These days, parents who smoke or drink alcohol in front of children risk being characterised as child-abusers. Opponents of the tradition of male circumcision condemn Jewish and Muslim parents as abusers of children.

Health activists denounce parents of overweight children for the same offence. Mothers and fathers who educate their children to embrace the family’s religion have been characterised as child abusers by anti-faith campaigners. Precisely because the abuse of children is regarded as such a terrible crime, advocates of a variety of different causes frame their campaign in the language of child protection.

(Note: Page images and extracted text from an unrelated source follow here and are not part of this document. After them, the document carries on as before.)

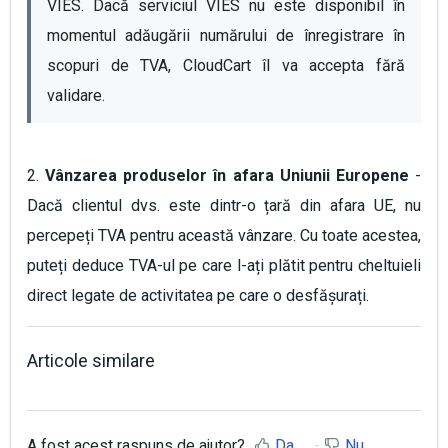
VIES. Dacă serviciul VIES nu este disponibil în 
momentul adăugării numărului de înregistrare în 
scopuri de TVA, CloudCart îl va accepta fără 
validare.
2.
Vânzarea produselor în afara Uniunii Europene
-
Dacă clientul dvs. este dintr-o țară din afara UE, nu
percepeți TVA pentru această vânzare. Cu toate acestea,
puteți deduce TVA-ul pe care l-ați plătit pentru cheltuieli
direct legate de activitatea pe care o desfășurați.
Articole similare
A fost acest raspuns de ajutor?
Da
Nu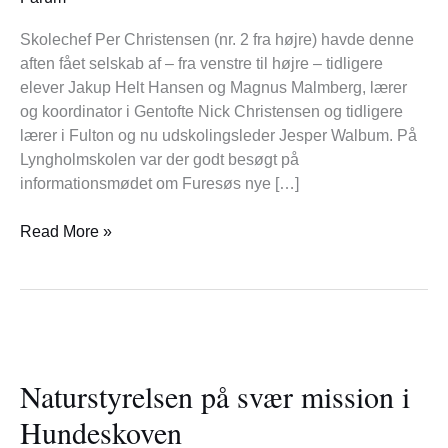
Skolechef Per Christensen (nr. 2 fra højre) havde denne
aften fået selskab af – fra venstre til højre – tidligere
elever Jakup Helt Hansen og Magnus Malmberg, lærer
og koordinator i Gentofte Nick Christensen og tidligere
lærer i Fulton og nu udskolingsleder Jesper Walbum. På
Lyngholmskolen var der godt besøgt på
informationsmødet om Furesøs nye […]
Read More »
Naturstyrelsen
på
Naturstyrelsen på svær mission i
svær
mission
Hundeskoven
i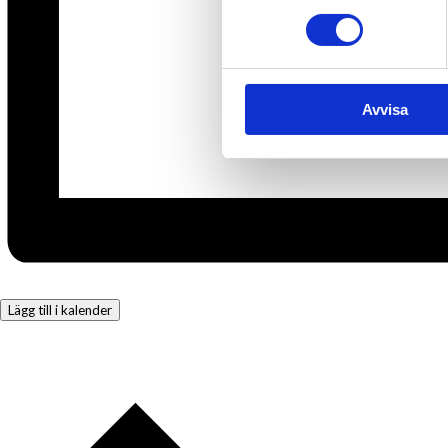
Avvisa
Lägg till i kalender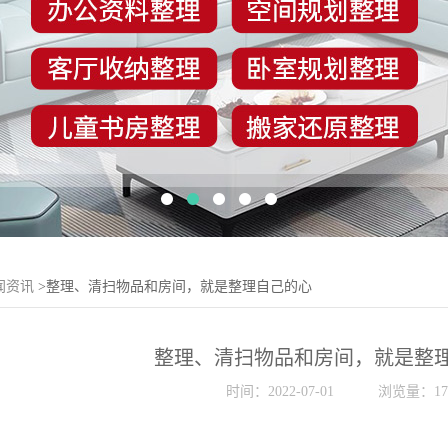
闻资讯
>整理、清扫物品和房间，就是整理自己的心
整理、清扫物品和房间，就是整
时间：2022-07-01
浏览量：17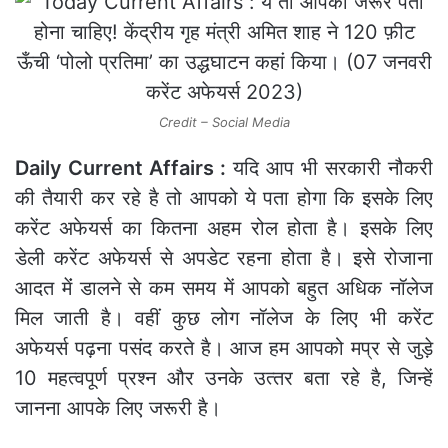
Credit – Social Media
Daily Current Affairs :
यदि आप भी सरकारी नौकरी
की तैयारी कर रहे है तो आपको ये पता होगा कि इसके लिए
करेंट अफेयर्स का कितना अहम रोल होता है। इसके लिए
डेली करेंट अफेयर्स से अपडेट रहना होता है। इसे रोजाना
आदत मेंं डालने से कम समय में आपको बहुत अधिक नॉलेज
मिल जाती है। वहीं कुछ लोग नॉलेज के लिए भी करेंट
अफेयर्स पढ़ना पसंद करते है। आज हम आपको मप्र से जुड़े
10 महत्‍वपूर्ण प्रश्‍न और उनके उत्‍तर बता रहे है, जिन्‍हें
जानना आपके लिए जरूरी है।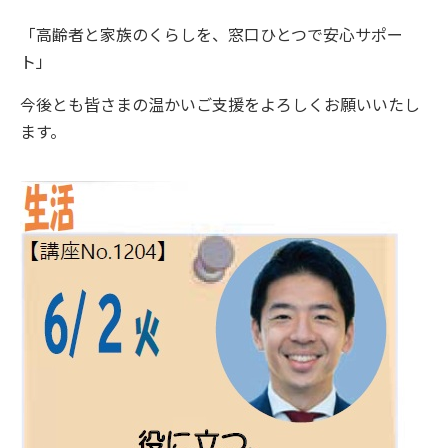
「高齢者と家族のくらしを、窓口ひとつで安心サポー
ト」
今後とも皆さまの温かいご支援をよろしくお願いいたし
ます。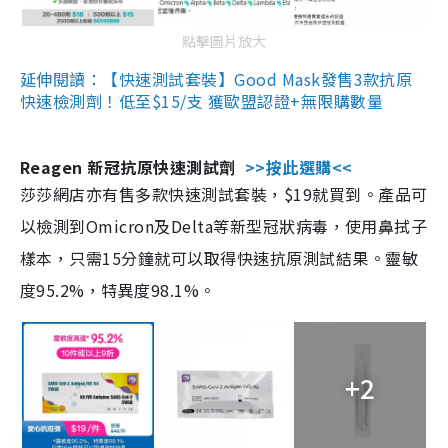
點擊圖片放大
延伸閱讀：【快速測試套裝】Good Mask發售3款抗原
快速檢測劑！低至$15/支 獲歐盟認證+無限購數量
Reagen 新冠抗原快速測試劑
>>按此選購<<
莎莎網店亦有售多款快速測試套裝，$19就買到。產品可
以檢測到Omicron及Delta等新型冠狀病毒，使用鼻拭子
樣本，只需15分鐘就可以取得快速抗原測試結果。靈敏
度95.2%，特異度98.1%。
+2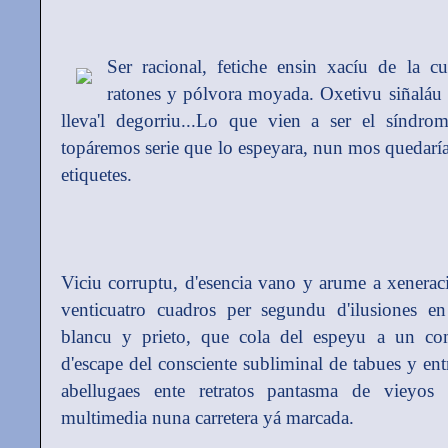
Ser racional, fetiche ensin xacíu de la c
ratones y pólvora moyada. Oxetivu siñaláu
lleva'l degorriu...Lo que vien a ser el síndr
topáremos serie que lo espeyara, nun mos quedarí
etiquetes.
Viciu corruptu, d'esencia vano y arume a xenerac
venticuatro cuadros per segundu d'ilusiones en
blancu y prieto, que cola del espeyu a un com
d'escape del consciente subliminal de tabues y ent
abellugaes ente retratos pantasma de vieyos
multimedia nuna carretera yá marcada.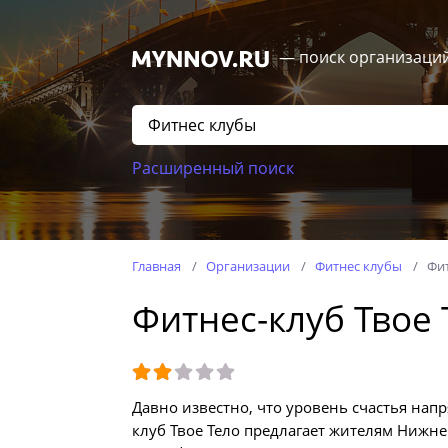
— поиск организаци
Расширенный поиск
Главная
Организации
Фитнес клубы
Фит
Фитнес-клуб Твое 
Давно известно, что уровень счастья нап
клуб Твое Тело предлагает жителям Нижн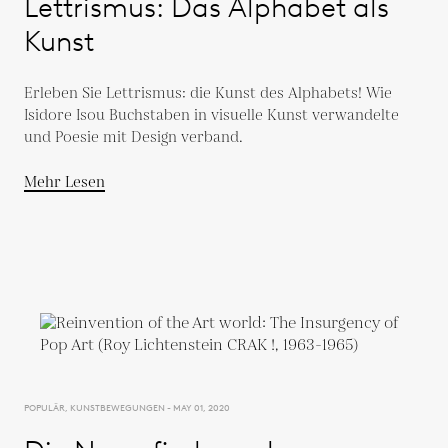
Lettrismus: Das Alphabet als
Kunst
Erleben Sie Lettrismus: die Kunst des Alphabets! Wie
Isidore Isou Buchstaben in visuelle Kunst verwandelte
und Poesie mit Design verband.
Mehr Lesen
POPULÄR, KUNSTBEWEGUNGEN - MAY 01, 2020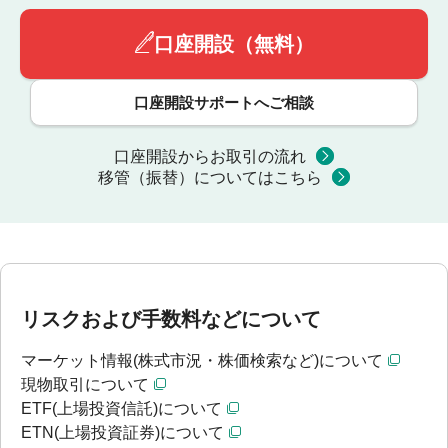
口座開設（無料）
口座開設サポートへご相談
口座開設からお取引の流れ
移管（振替）についてはこちら
リスクおよび手数料などについて
マーケット情報(株式市況・株価検索など)について
現物取引について
ETF(上場投資信託)について
ETN(上場投資証券)について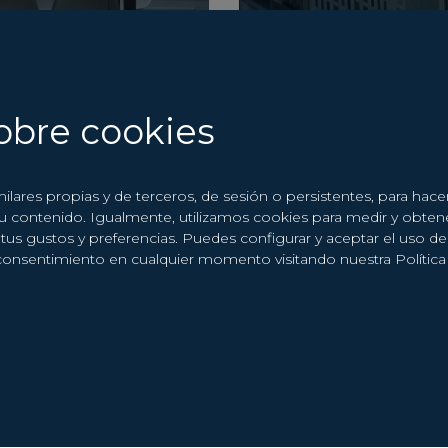
obre cookies
milares propias y de terceros, de sesión o persistentes, para hac
su contenido. Igualmente, utilizamos cookies para medir y obten
d a tus gustos y preferencias. Puedes configurar y aceptar el uso 
consentimiento en cualquier momento visitando nuestra Polític
MÁS INFORMACIÓ
tu consulta y nos pondremos en contacto contigo lo ante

The concept of emotional cruelty or abuse trumps all other forms of parental misbehaviour, for it embraces just about every type of ambiguous, emotionally charged encounter within the family. Campaigners devoted to the criminalisation of emotional abuse have deliberately defined it in an amorphous and expansive manner. According to the different guidelines drawn up on this subject, emotional abuse can refer to virtually every parental failing.

The National Society for the Prevention of Cruelty to Children offers a definition of emotional abuse that includes some very real and unambiguous acts of harm, such as “conveying to a child that they are worthless or unloved, inadequate”, but it also includes forms of behaviour that, depending on the context, may or may not be harmful to a child.

For example, the NSPCC includes in its definition of emotional abuse the “making of fun” of what a child says or how they communicate. I am not sure what universe the NSPCC inhabits, but in the real world, the making fun of one another is the stuff of family life. When parents and children interact, they are likely to make jokes at each others’ expense.

Where does good-natured banter end and destructive verbal joking begin? Whatever the answer is to this question, it will not be found in the law courts. The NSPCC takes no chances with its definition of emotional abuse. It castigates parents who don’t take their children seriously and who wilfully or otherwise neglect them. But if you take your child too seriously and become obsessed with their welfare, you also stand accused of emotional abuse.’

 

Surely there must be a way forward that’s balanced, sensible and practical – children need our love, care, respect and  protection while making sure that those most vulnerable are picked up by teachers, doctors, childminders and all those involved in looking after the gift that is a child.